In absence of mercury, MerR forms a MerR-promoter-operator complex, preventing RNA polymerase to recognize the promoter, consequently, mRNA for MerPT and MerA will not be transcript. In presence of Hg2+, MerR protein binds to this element and dissociates from the promoter-operator complex, allowing MerPT and MerA expression, as represented below:

Experiments and Results

The experiment for Hg bioremediation was made according to the protocol “Cell growth quantification of mercury resistant Escherichia coli DH5α at differents Hg concentrations by Optical Density”.

DH5-alpha transformed with BBa_K1355004 was inoculated in LM (LB with low concentration of NaCl) liquid medium with 0.05μg/ml of mercury chloride and 34μg/ml of chloramphenicol. The inoculum was incubated in shaker overnight at 37°C. After cell growth, we measured Optical Density (O.D.) of the cell culture in spectrophotometer at 600 nm wavelength. A standard quantity aliquot of bacterial suspension was taken in six falcons (50ml) with 10 ml of LM liquid medium and then added mercury chloride in order to achieve the concentrations: 0μg/ml, 1 μg/ml; 2.5 μg/ml; 5 μg/ml; 10μg/ml; 20 μg/ml. The samples were incubated at 37°C on shaker. We collected each sample at the given times, 1 (02:30 hours of incubation), time 2 (04:30 hours of incubation), time 3 (06:30 hours of incubation), time 4 (17 hours of incubation), time 5 (24 hours of incubation) to measure O.D. on spectrophotometer. As control, we used DH5-alpha transformed with BBa_K1355002 (Hg bio detector device) which does not present coding regions for the mercuric ion reductase. We also measured Optical Density of each sample. After cell growth measurement, the samples were frozen to subsequently quantification of Hg remediated by the Mercury Bacter.

The graph represented on Figure 1 and Figure 2 shows Cell growth of Mercury Bacter and of the control bacteria in different Hg concentrations in function of time, respectively;

Figure 1: Cell growth of Mercury Bacter in different Hg concentrations in function of time;

Figure 2: Cell growth of control bacteria in different Hg concentrations in function of time;

Comparing the graphs shown on figure 1 and 2, it can be observed that the biobrick BBa_K135504 provided resistance to high Hg concentrations. Control bacteria did not present resistance to Hg concentration equal or higher to 1 ppm. On the contrary, Mercury Bacter grew up even in 10 ppm Hg concentrations. Interestingly, at the concentration of 10 ppm Mercury Bacter needed 24 hours to exhibit increase in cell growth, and after 48 hours it maintained the same OD, unlike the others. At 1 ppm, 2.5 ppm and 5 ppm Mercury Bacter performed an overwhelming cellular growth after 24 hours of exposure to Hg, reaching approximately the same cellular growth as the non-exposed bacteria!!

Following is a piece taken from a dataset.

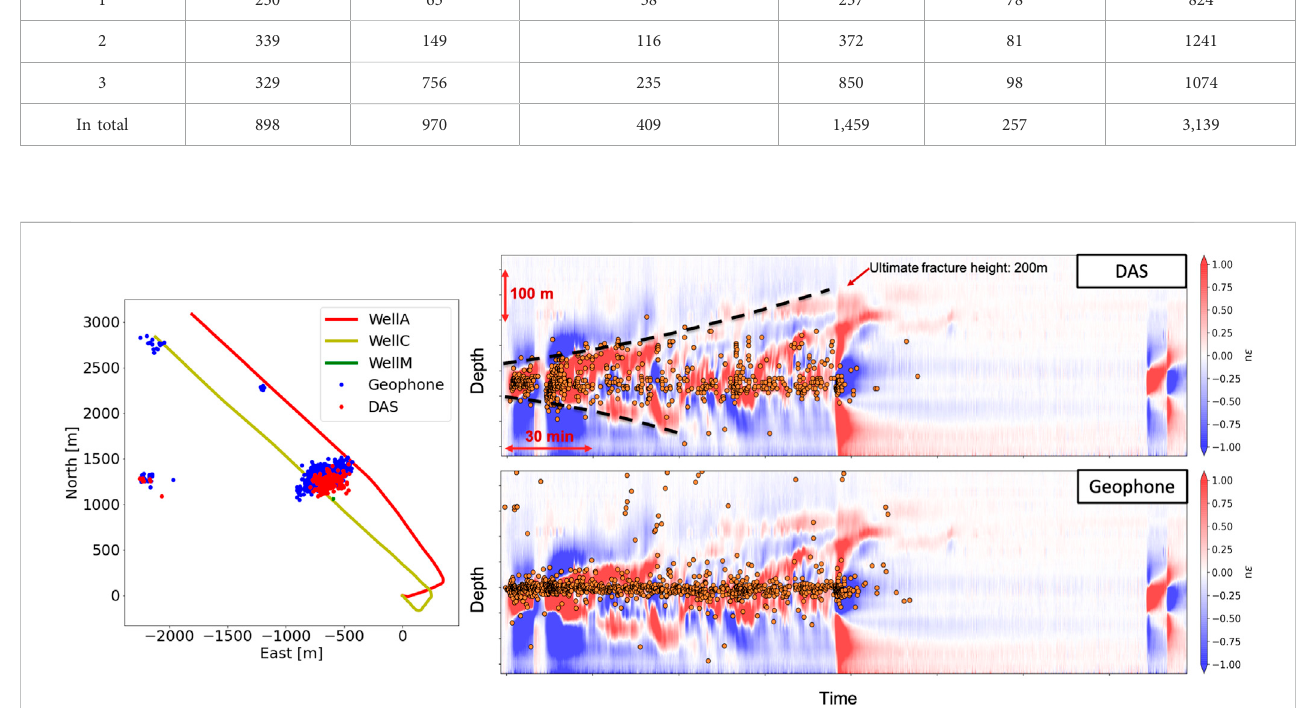
FIGURE 11 Case study 2: Left: map view of events from a single hydraulic fracturing stage. Right: Time-depth distribution of fi ber strain rate in vertical well M, and microseismic events (orange dots) from DAS (upper) and geophone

The graph represented on Figure 3 compares Hg concentration in LM medium after 48 hours of experiment, between medium with bacteria used as control and engineered Mercury Bacter.

Figure 3: Hg concentration in LM medium after 48 hours of cell growth in control bacteria and in the genetically engineered Mercury Bacter.

In the graph above it can be observed that our super Mercury Bacter bioremediated! In action, Mercury Bacter reduced 72% of the mercury levels, in comparison to control at the sample 5 ppm! In 1 ppm, Even though on 10 ppm concentration, where bacteria had a slow growth rate only after 24 hours, it bioremediated 48.02%! These results demonstrate our constructions’ efficiency, both for biobrick BBa_K1355001 as a promoter regulated by MerR protein and to BBa_K1355000 as MerA encoding gene!

References

Cobbett, C. S. (2001). Heavy metal detoxification in plants: Phytochelatin biosynthesis and function. Iubmb Life, 51(3), 183-188.

Mathema, V. B., Thakuri, B. C., & Sillanpää, M. (2011). Bacterial mer operon-mediated detoxification of mercurial compounds: a short review. Archives of microbiology, 193(12), 837-844.

Kumar, S. (2013). Studies on mercury transporter merT and mercury reductase merA proteins.